Transatlantic Warning
The last days of the eighty-first Congress have shown American politics at their worst. The excuse is the November elections, which affect all Congressmen and one third of the Senators, but the excuse is a poor one which (it is to be hoped) underestimates the intelligence of the American voter. For if, as Congressmen seem to think, the criterion of patriotism is to be support for the McCarran Anti-Communist Bill, there is no guessing what inanities the next Congress may not feel justified in enacting. This Bill makes the lives of acknowledged Communists more or less intoler- - able, by subjecting them to a variety of regulations and debarring them from many jobs ; experience has shown that it will make the lives of suspected Communists at least equally intolerable, and in the present state of American feeling suspicion ranges far and with horrifying inaccuracy. In this country, where an election is in the offing and where the control of Communism is beginning to be a political question, the MacCarran Bill should serve as a standing warning of what not to do and how not to do it.
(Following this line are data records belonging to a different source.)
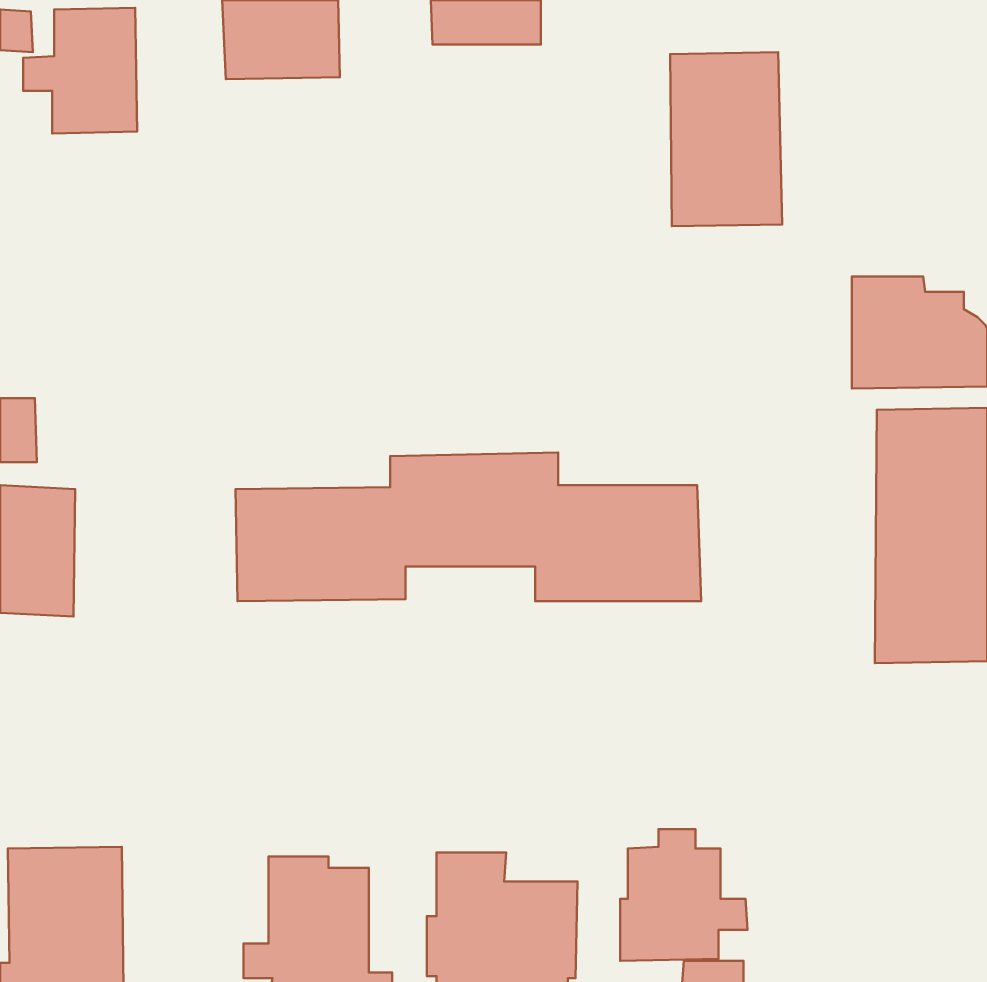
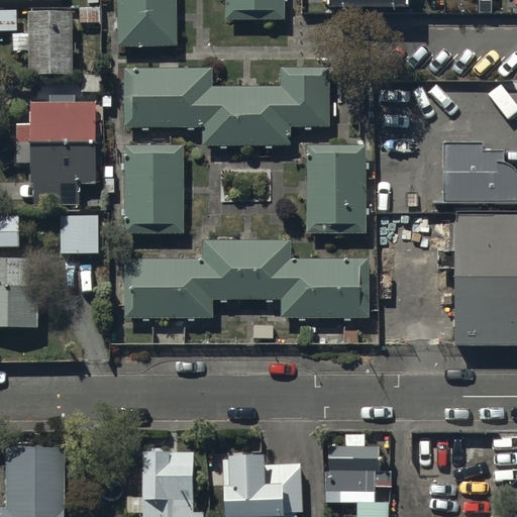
building: [670,52,782,226] -> [305,141,364,232]
building: none -> [123,67,327,145]
building: none -> [15,97,97,206]
building: none -> [123,141,183,234]
building: none -> [58,215,99,252]

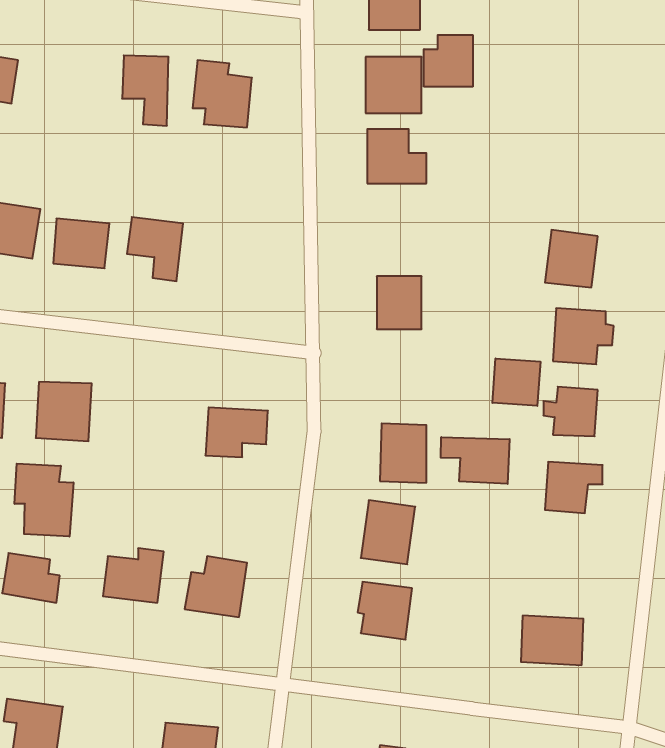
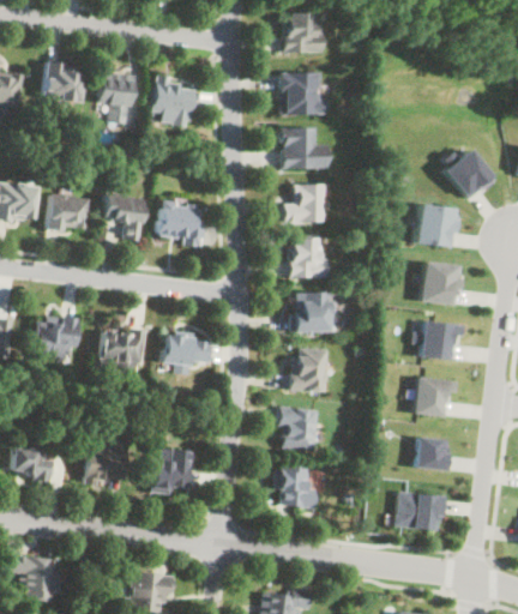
building: [424,35,473,87] -> none
building: none -> [43,62,88,103]
building: none -> [442,148,493,199]
building: none -> [284,183,324,222]
building: none -> [158,200,206,248]
building: none -> [294,291,332,331]
building: [492,358,540,406] -> none
building: none -> [101,326,144,369]
building: [441,437,510,484] -> none
building: [15,464,73,537] -> none
building: none -> [418,437,452,469]

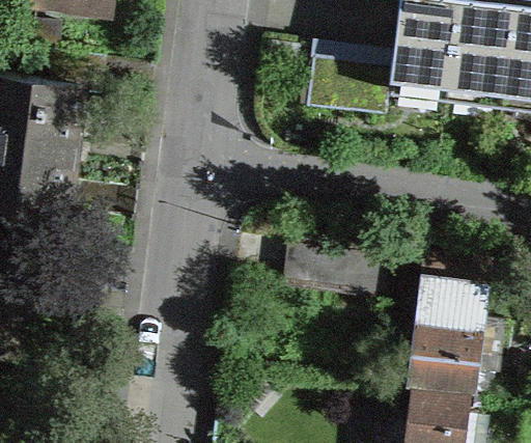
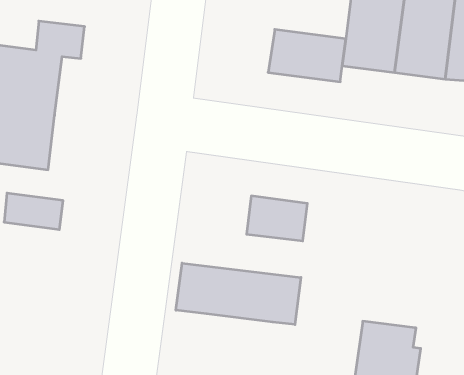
building: [413,254,505,386] -> none
building: none -> [176,263,301,325]

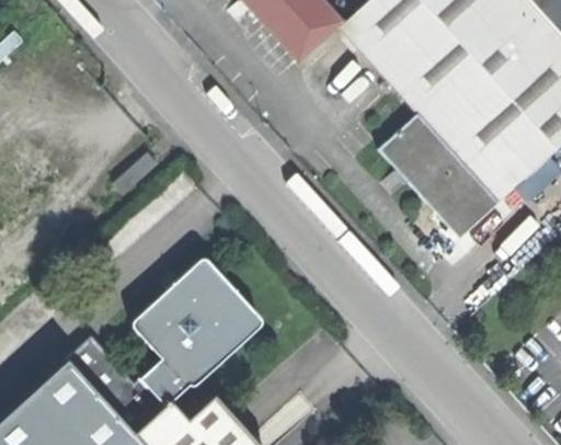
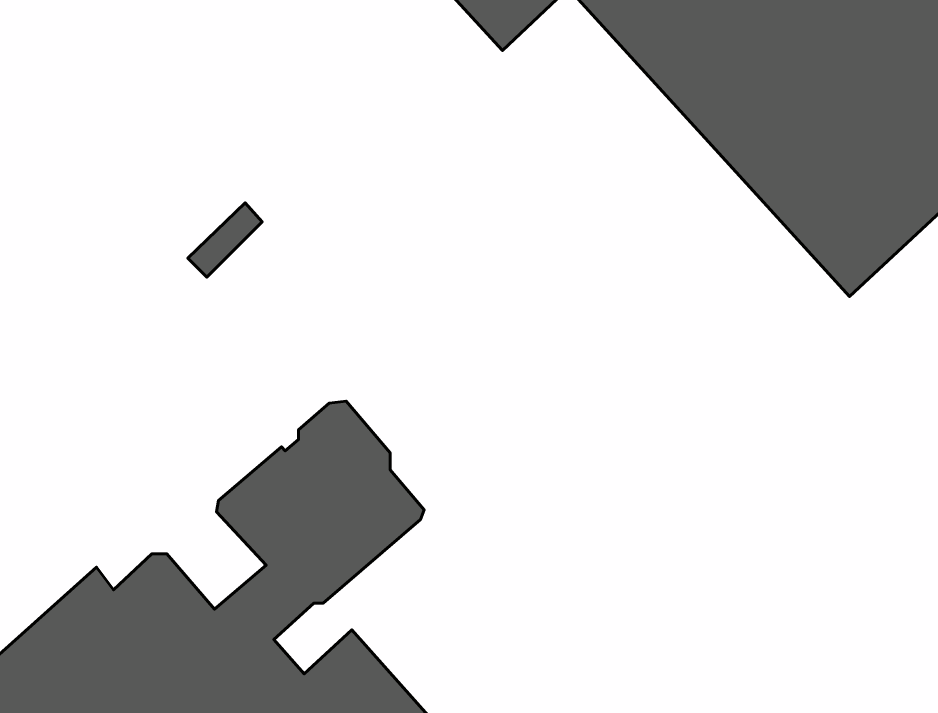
building: [379,114,500,238] -> none

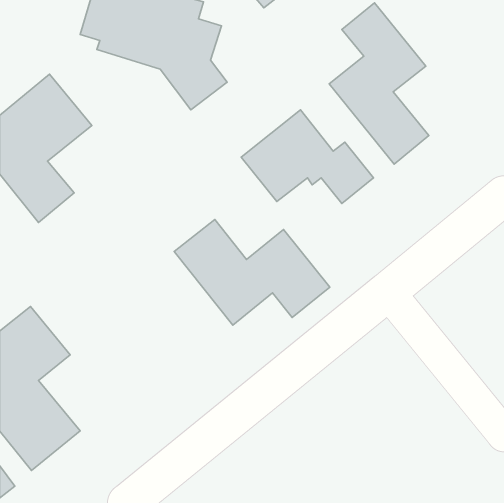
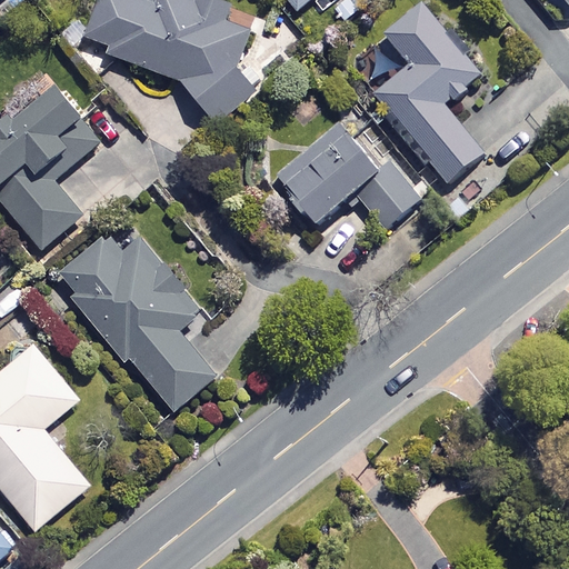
building: none -> [56,233,216,410]
building: [174,220,330,325] -> none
The problem, here as in America, is to guarantee the nation's security against sabotage and treason without, if possible, infringing the essential
freedoms. The MacCarran Bill, as President Truman pointed out, persecutes a minority without providing any more scope for the law to track down the real fomenters of trouble. It is no consolation to suppose that the Bill is so badly drafted that it will prove un- enforceable. What is much more likely is that it will be made the pretext for local and arbitrary vendettas, and that the American people will find they have been stampeded into sacrificing some of their principles without getting any real security in return.